HUKUKİ DEĞERLENDİRME:
Danıştay dava dairelerinin nihai kararlarının temyizen incelenerek bozulması, 2577 sayılı İdari Yargılama Usulü Kanunu’nun 49. maddesinde yer alan;
“a) Görev ve yetki dışında bir işe bakılmış olması,
b) Hukuka aykırı karar verilmesi,
c)Usul hükümlerinin uygulanmasında kararı etkileyebilecek nitelikte hata veya eksikliklerin bulunması” sebeplerinden birinin varlığı hâlinde mümkündür.
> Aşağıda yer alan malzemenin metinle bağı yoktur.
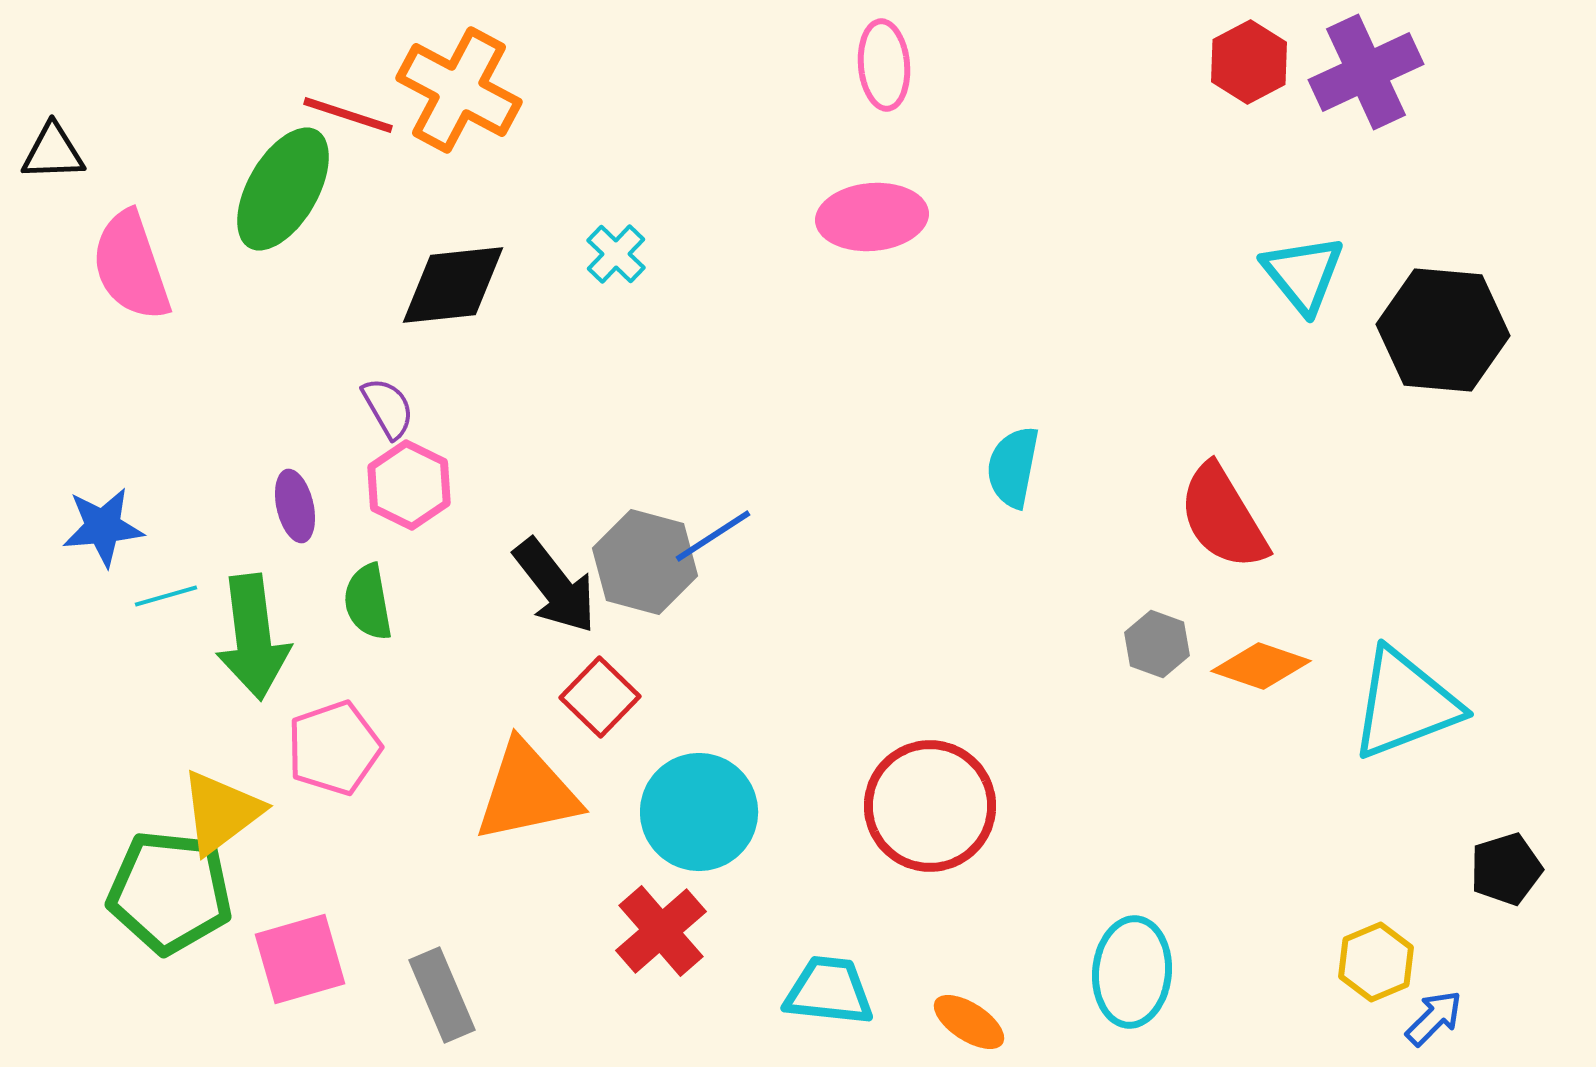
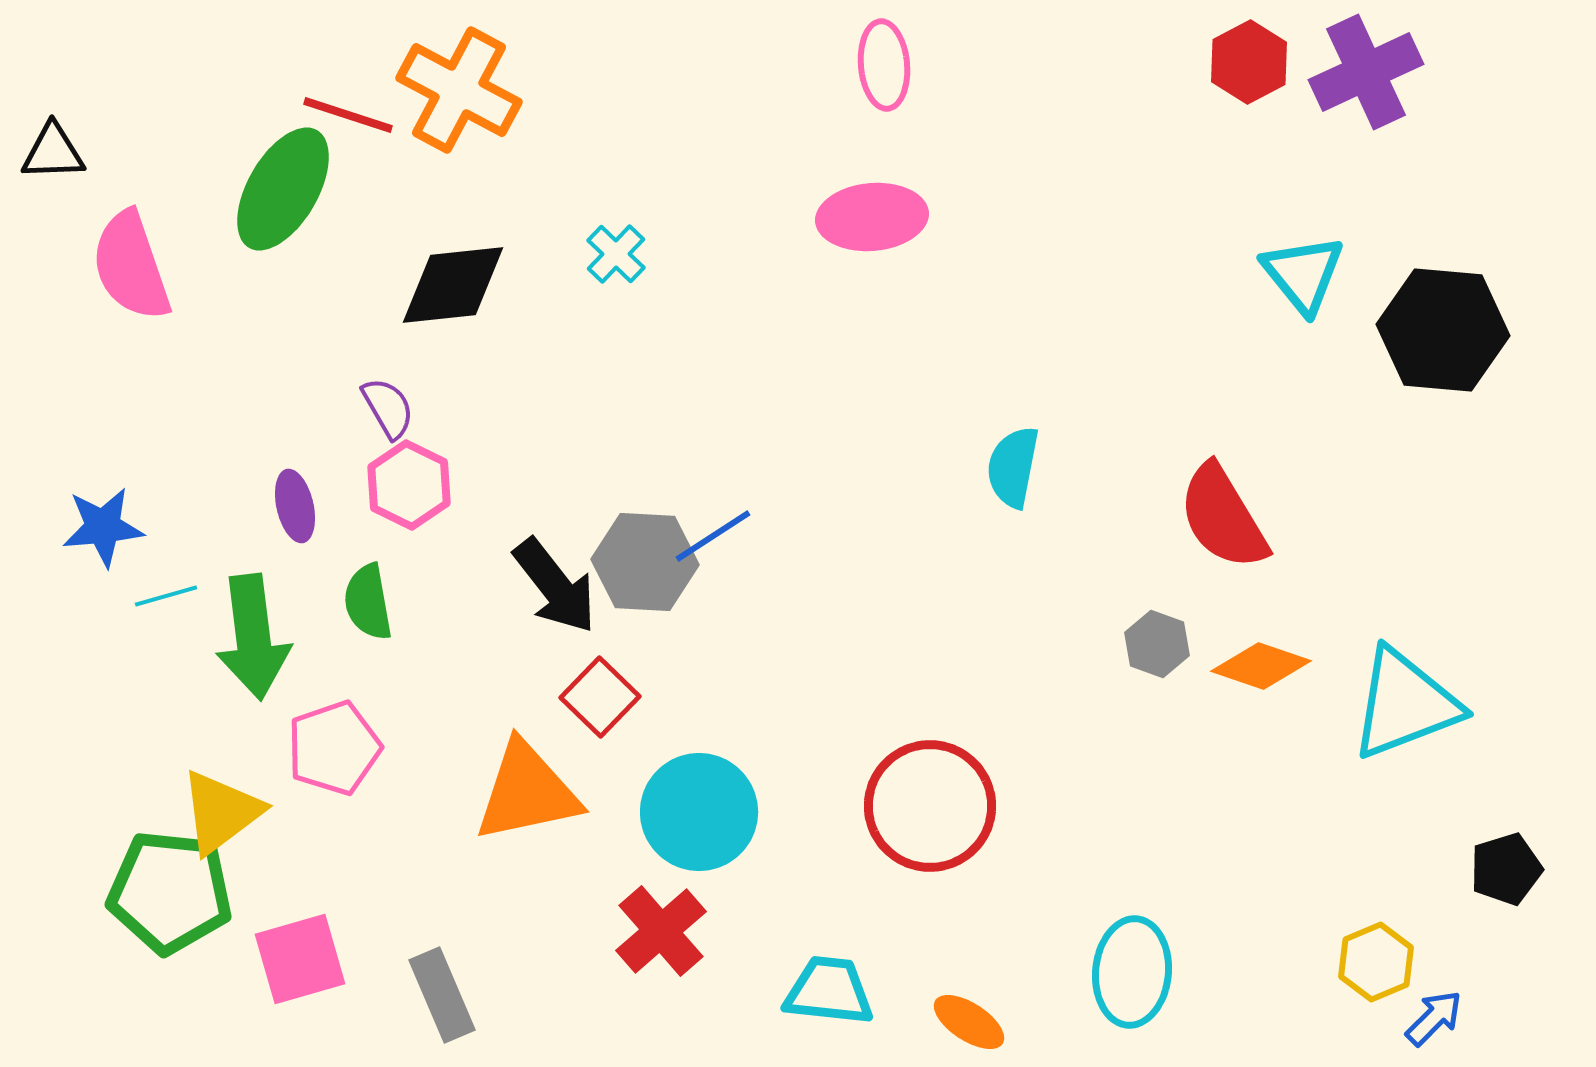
gray hexagon at (645, 562): rotated 12 degrees counterclockwise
Temyizen incelenen karar usul ve hukuka uygun olup, temyiz dilekçesinde ileri sürülen iddialar kararın bozulmasını gerektirecek nitelikte görülmemiştir.
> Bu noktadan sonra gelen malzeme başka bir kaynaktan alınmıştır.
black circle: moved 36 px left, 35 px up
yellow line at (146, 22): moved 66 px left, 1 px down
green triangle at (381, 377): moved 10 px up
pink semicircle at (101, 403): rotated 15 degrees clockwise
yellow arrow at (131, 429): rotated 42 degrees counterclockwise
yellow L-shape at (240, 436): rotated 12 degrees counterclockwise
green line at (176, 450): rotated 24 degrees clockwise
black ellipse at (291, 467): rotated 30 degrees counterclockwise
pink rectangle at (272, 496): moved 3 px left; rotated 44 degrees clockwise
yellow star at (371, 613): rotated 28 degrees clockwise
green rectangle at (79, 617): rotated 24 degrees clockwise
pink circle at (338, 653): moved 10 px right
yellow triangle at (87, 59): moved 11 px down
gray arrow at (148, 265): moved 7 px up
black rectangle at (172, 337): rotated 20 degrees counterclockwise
Diğer yandan, UYAP ortamından yapılan inceleme sonucunda, davacının silahlı terör örgütüne üye olma suçundan 8 yıl 9 ay hapis cezası ile cezalandırılmasına ilişkin … Ağır Ceza Mahkemesinin … tarih ve E:…, K:… sayılı kararına karşı yapılan istinaf başvurusunun, … Bölge Adliye Mahkemesi … Ceza Dairesinin … tarih ve E:…, K:… sayılı kararıyla düzeltilerek esastan reddedildiği, bu karara karşı yapılan temyiz başvurusunun, Yargıtay … Ceza Dairesinin … tarih ve E:…, K:… sayılı kararıyla reddedildiği ve mahkumiyet kararının onanarak kesinleştiği anlaşılmaktadır.

KARAR SONUCU:
Açıklanan nedenlerle;
1. Davacının temyiz isteminin reddine,
2. Davanın yukarıda özetlenen gerekçeyle reddine ilişkin Danıştay Beşinci Dairesinin temyize konu 16/05/2022 tarih ve E:2017/6841, K:2022/3216 sayılı kararının ONANMASINA,
3. Kesin olarak, 22/12/2022 tarihinde oybirliği ile karar verildi.